5 Steps of Moral Development (and What’s a Parent To Do?)

One day my 5-year-old daughter came to the top of the stairs and called my name, “Daddy.” She sounded somewhat panicked. I knew that she and her sister were both upstairs so I wasn’t sure what to expect. “Daddy,” she called again. When I arrived at the bottom of the stairs, she said, “We don’t hit in this house, right?!” I was not sure if she meant that as a question or a proclamation. Either way, I voiced my agreement. “Right. No hitting.” She calmly returned to her room. To this day I do not know why she asked that question. It did reveal that she was beginning to internalize some of our rules though. That is a goal for all parents—to help our children move from externally influenced moral decisions to internally influenced moral decisions. We want them to internalize a moral compass based on our family values. Internalizing values does not happen overnight. It takes time, begins at a very young age, and seems to follow the sequence noted in the chart below. The chart also notes just a couple helpful responses for parents.
Externally controlled behavior: Children need adults to prompt appropriate behavior
·         Want to do the right thing to avoid punishment.
·         Fear authority and do not want to be punished
·         Let your child know the consequences of their misbehavior. Making the consequences clear will help deter them from engaging in misbehavior.
·         Follow through with the consequences you establish, even if your children look hurt and sad. And, they will look hurt because they hate punishment.
·         Children become more invested in behaving appropriately in order to receive a reward.
·         They behave well for a reward.
·         The most powerful reward is a parent’s praise and attention. Children love to hear their parents praise and encouragement.
·         Take the time to acknowledge and praise specific things about their work and play.
·         By simply acknowledging the specifics of their positive actions you encourage them to continue that positive behavior.
·         Statement as simple as “I appreciate how carefully you put that dish away” makes your child feel valued and encourages them to continue that positive behavior.
·         As a child moves through the elementary school years, their ability to see things from another person’s viewpoint improves.
·         Since they can see the world through another person’s eyes, they become more invested in maintaining the affection and approval of parents and friends.
·         In the preteen and teen years, this desire for approval in the eyes of others increases the power of peer pressure.
·         Teach your children how their behavior impacts other people. Keep your lectures short and point out the consequences of their behavior on them and others.
·         Maintain an open dialogue with your children about values and moral ideas. Create an environment that is open to discussion about different ideas while explaining the benefit of the values your live by.
·         Encourage confidence in their ability to think through moral decisions and their strength to stand by their decisions.
·         Children begin to understand that rules help maintain order…order in the house, order in the school, and order in the community.
·         They realize that rules keep society safe and healthy. Without rules, communities would have chaos.
·         Rules are necessary and good. Even more, rules are for everybody.
·         Fairness and equality become important. What is “good for the goose is good for gander.” Right and wrong is very concrete, black and white.
·         This is a great time for parents to calmly discuss and reinforce the reason for various family rules. This will help your children internalize the values and moral ideas of your family.
·         Live by the rules yourself. Your child is watching. They learn more through observation than lecture, so walk the talk.

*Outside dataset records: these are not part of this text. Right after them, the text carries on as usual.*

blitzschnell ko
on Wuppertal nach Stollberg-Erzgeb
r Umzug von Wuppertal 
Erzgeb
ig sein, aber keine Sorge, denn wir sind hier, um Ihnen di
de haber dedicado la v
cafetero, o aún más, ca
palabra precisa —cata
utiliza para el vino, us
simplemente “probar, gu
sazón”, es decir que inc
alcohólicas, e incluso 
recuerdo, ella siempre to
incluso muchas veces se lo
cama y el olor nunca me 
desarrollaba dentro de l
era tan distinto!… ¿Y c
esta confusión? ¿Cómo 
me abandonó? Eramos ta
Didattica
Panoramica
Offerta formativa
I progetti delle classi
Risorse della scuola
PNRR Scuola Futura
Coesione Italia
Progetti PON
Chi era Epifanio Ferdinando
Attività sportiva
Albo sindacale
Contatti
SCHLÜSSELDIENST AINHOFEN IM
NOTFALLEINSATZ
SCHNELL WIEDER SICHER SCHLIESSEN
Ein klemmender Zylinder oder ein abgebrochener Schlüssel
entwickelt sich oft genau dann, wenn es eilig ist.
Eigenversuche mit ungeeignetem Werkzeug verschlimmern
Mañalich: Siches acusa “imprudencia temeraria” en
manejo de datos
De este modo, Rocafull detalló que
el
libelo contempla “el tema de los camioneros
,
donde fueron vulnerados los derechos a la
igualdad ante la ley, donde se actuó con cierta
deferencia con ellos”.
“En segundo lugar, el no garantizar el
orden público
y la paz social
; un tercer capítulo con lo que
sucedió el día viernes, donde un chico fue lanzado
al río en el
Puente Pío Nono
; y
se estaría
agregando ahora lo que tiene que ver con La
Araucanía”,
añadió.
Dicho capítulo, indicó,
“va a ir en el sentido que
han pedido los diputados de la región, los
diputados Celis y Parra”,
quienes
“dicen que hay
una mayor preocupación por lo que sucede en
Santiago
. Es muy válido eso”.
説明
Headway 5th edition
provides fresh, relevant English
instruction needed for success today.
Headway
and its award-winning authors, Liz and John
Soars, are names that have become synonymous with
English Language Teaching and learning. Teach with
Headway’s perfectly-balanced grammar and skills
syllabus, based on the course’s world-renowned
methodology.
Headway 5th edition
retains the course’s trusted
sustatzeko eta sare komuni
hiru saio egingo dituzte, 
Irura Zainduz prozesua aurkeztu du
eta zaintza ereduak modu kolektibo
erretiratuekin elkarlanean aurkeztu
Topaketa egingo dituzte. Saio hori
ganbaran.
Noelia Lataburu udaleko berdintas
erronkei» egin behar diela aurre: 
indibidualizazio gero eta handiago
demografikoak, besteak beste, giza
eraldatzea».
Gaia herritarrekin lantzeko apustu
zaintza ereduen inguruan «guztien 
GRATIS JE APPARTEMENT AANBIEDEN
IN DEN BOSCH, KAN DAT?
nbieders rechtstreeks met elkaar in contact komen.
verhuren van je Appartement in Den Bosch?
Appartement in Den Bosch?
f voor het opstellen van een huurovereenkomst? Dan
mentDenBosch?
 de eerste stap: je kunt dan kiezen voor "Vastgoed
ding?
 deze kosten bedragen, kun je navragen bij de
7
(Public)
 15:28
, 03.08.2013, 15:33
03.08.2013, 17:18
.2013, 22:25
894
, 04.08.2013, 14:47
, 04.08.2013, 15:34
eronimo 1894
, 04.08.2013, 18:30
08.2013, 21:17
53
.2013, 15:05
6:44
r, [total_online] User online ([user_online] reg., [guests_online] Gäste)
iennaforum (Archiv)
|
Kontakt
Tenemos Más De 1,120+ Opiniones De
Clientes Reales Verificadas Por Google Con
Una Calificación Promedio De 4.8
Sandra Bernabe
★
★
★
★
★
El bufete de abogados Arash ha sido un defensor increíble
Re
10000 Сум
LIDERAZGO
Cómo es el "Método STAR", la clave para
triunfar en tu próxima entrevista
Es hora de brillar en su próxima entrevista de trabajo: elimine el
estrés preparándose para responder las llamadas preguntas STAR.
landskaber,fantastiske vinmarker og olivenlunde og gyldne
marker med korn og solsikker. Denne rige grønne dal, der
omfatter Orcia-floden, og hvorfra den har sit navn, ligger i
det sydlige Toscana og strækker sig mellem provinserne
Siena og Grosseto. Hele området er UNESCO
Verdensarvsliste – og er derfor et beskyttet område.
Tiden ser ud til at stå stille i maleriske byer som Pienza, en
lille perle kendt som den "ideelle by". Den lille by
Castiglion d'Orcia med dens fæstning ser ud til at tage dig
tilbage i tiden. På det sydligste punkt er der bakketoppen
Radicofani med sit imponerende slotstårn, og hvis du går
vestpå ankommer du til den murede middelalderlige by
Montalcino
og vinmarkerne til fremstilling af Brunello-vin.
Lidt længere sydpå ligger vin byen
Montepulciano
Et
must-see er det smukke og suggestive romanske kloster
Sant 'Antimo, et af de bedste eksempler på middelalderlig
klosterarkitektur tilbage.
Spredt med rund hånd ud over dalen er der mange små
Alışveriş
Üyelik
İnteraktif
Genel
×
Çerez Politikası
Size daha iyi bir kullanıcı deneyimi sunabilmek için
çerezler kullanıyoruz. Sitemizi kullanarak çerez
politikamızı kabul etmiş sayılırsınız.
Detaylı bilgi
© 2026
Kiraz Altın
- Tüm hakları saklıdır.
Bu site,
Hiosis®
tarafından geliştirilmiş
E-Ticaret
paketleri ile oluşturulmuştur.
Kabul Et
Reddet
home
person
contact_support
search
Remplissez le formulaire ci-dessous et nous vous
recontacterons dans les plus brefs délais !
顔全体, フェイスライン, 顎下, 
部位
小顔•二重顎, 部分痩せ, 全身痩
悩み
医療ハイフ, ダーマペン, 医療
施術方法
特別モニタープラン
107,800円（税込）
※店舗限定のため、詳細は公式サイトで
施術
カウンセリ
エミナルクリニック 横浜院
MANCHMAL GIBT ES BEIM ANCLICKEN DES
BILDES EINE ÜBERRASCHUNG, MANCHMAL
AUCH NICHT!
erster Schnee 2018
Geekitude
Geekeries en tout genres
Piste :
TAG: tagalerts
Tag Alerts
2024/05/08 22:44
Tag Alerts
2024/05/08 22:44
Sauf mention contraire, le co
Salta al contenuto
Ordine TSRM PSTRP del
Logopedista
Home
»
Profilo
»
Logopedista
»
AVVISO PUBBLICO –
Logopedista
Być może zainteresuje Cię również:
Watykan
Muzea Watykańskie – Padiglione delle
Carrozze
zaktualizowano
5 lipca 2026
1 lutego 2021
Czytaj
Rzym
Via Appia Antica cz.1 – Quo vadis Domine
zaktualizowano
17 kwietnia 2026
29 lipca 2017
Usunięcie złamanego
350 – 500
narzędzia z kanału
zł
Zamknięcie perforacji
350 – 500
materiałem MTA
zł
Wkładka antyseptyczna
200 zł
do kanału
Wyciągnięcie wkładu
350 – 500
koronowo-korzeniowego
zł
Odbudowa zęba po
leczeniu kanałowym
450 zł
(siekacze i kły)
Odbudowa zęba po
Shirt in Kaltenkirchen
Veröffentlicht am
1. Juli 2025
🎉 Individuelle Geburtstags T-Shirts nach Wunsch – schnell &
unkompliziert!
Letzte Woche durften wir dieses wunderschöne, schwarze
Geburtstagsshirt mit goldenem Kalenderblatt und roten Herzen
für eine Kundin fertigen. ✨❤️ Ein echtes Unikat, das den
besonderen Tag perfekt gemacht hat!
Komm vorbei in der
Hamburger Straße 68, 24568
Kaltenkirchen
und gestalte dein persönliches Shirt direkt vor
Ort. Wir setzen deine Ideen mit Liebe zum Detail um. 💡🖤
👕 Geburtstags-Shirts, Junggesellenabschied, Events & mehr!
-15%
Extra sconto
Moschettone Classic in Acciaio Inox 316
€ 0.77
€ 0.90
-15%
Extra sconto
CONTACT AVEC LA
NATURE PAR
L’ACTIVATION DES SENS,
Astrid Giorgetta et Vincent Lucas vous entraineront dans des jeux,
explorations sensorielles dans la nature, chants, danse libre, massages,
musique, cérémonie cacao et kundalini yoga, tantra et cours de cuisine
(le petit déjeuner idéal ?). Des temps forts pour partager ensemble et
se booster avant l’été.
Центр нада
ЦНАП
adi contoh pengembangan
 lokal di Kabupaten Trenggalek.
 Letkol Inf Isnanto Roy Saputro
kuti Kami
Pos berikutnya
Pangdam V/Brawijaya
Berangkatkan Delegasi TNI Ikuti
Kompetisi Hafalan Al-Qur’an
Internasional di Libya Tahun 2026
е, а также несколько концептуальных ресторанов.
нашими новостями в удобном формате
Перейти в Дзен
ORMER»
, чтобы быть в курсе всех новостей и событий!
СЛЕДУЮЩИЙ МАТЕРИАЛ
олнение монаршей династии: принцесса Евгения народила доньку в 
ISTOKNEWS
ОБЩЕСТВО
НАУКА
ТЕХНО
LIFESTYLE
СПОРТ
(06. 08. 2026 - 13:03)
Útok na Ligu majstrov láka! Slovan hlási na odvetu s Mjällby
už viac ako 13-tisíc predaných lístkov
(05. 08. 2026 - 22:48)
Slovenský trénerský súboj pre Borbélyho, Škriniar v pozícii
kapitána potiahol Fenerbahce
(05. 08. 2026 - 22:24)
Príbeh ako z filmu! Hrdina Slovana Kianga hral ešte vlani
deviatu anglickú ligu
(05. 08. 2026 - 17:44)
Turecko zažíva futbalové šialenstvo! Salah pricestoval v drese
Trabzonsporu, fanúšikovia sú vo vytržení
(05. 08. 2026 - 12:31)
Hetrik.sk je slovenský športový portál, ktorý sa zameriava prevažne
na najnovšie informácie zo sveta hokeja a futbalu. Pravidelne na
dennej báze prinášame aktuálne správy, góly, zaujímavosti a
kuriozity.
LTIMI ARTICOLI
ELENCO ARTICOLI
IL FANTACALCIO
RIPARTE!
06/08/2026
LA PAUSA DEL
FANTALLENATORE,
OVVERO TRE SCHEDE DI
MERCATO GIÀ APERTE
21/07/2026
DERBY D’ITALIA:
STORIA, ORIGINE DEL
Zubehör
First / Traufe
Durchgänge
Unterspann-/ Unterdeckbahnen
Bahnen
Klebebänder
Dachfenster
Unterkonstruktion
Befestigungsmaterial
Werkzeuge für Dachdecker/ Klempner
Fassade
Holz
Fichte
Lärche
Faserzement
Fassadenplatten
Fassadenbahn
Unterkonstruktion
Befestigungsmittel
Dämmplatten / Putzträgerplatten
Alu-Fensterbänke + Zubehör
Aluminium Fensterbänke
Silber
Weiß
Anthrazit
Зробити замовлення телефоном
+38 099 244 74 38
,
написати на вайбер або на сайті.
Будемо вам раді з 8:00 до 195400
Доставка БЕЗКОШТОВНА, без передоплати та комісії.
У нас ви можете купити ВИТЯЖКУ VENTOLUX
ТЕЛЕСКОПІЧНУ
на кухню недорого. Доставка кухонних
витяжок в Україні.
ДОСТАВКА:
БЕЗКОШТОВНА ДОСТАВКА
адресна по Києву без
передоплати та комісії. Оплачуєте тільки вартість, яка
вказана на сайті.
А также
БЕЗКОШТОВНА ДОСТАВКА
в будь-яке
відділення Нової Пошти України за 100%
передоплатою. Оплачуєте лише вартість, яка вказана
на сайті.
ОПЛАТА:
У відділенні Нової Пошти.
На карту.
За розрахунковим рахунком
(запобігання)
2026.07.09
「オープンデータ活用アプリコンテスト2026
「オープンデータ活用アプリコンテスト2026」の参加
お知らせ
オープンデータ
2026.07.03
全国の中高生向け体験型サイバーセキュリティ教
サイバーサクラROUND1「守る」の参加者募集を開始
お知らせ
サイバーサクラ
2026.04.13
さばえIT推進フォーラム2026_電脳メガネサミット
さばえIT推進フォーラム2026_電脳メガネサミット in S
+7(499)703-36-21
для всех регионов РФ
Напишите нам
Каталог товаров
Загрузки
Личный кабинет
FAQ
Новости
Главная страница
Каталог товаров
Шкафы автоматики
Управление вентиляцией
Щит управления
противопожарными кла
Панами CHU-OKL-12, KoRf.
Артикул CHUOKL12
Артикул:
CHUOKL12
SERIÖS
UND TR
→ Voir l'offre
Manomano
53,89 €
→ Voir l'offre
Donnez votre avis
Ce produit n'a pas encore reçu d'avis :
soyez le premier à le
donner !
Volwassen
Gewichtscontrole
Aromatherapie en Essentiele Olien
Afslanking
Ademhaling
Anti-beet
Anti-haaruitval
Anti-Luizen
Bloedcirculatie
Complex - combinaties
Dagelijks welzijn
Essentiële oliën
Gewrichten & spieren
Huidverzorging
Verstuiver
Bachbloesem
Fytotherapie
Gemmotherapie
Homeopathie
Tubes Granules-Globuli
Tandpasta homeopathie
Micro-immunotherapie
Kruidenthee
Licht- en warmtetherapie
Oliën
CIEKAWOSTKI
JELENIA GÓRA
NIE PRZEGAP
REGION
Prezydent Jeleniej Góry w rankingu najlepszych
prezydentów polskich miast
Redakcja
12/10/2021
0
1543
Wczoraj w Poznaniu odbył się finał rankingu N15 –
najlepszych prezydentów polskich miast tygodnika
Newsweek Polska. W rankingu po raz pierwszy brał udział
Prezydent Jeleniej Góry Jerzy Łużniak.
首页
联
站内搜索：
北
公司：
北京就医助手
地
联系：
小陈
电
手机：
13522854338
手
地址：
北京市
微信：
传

Internally controlled behavior

·         Teens learn to think more abstractly about the benefit of rules.
·         They learn that some families have different rules than the ones you live by in your family. 
·         Maintain an open dialogue with your child about family values and rules.  
·         Explaining the reasoning behind the rules while living them out yourself will help your child internalize the rules.
·         Discussion may also lead to some compromises. Be open to appropriate compromises when they arise.
·         Through this process, your child will be making conscious choices about which rules they will choose to live by. They will be internalizing values.